Please help me. I tried to use the code from the documentation but it is not working.
Why is this?

Thanks

Perhaps it depends on the different tpye of classes I use.

For building up my tokenizer I used the Tokenizer Pipeline Library. But this library as only the save method for saving a tokenizer.json file.

How can I convert my pipeline to the transformers.GPT2TokenizerFast librrary. I tried to use the json file but I did get the error that the vocab and merge files are missing.

How are these both libraries connected?

Please help. Thanks.

I’m not sure, but is the following code the right code to transfer from the pipeline Tokenizer Class to the the transformer GPT2TokenizerFast class?

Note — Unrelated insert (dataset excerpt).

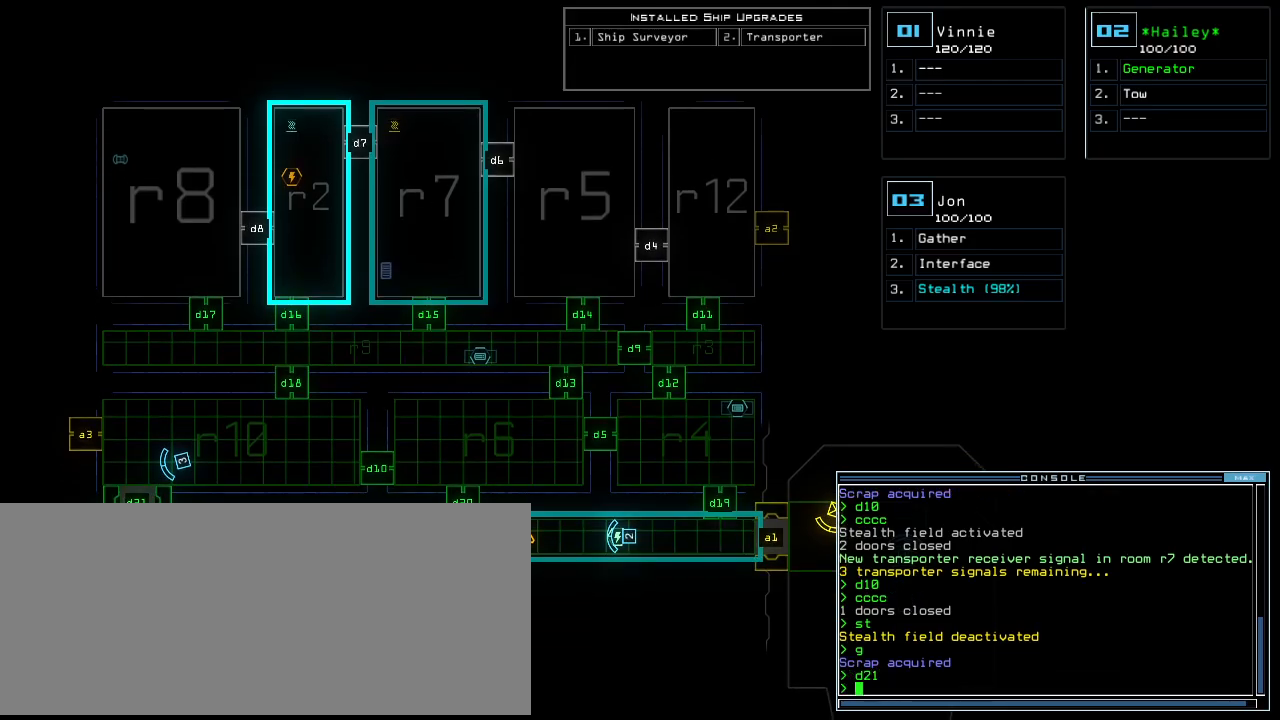
{"keys": [], "events": [[260, "b", "down"], [360, "a", "down"], [380, "b", "up"], [480, "a", "up"]]}
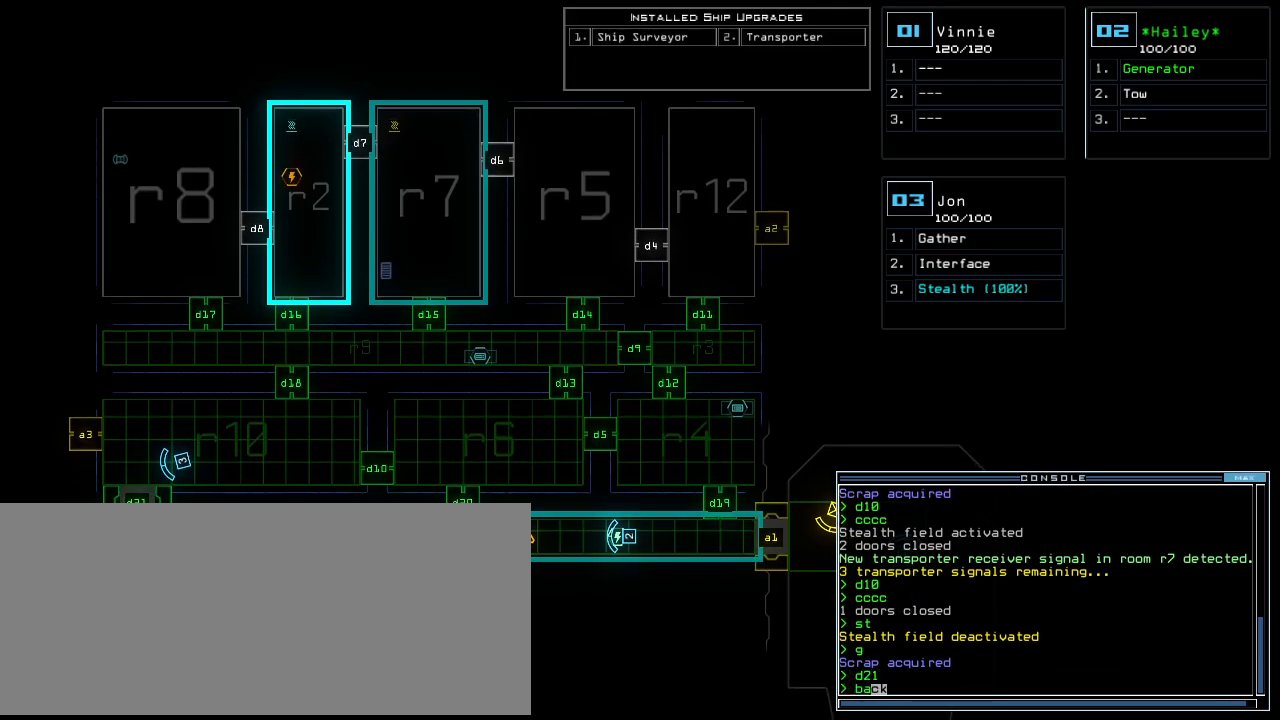
{"keys": [], "events": []}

# After training the tokenizer 
tokenizer.save("gpt2-xl-de/tokenizer_BPE.json")
tokenizer.model.save("gpt2-xl-de/")
# The above code saves the vocab and merge files
# Create GPT2TokenizerFast
from transformers import GPT2TokenizerFast
wrapped_tokenizer = GPT2TokenizerFast(tokenizer_file="gpt2-xl-de/tokenizer_BPE.json", vocab_file="gpt2-xl-de/vocab.json", merges_file="gpt2-xl-de/merges.txt", add_prefix_space=False)

It works for the tokenizer. But still, I cannot push it to the hub. Through the fact that GPT2TokenizerFast has no push_to_hub method.

Please help to get some more understanding how these both worlds (tokenizer library and transforrmer library) are connected to each other and how to push to hub.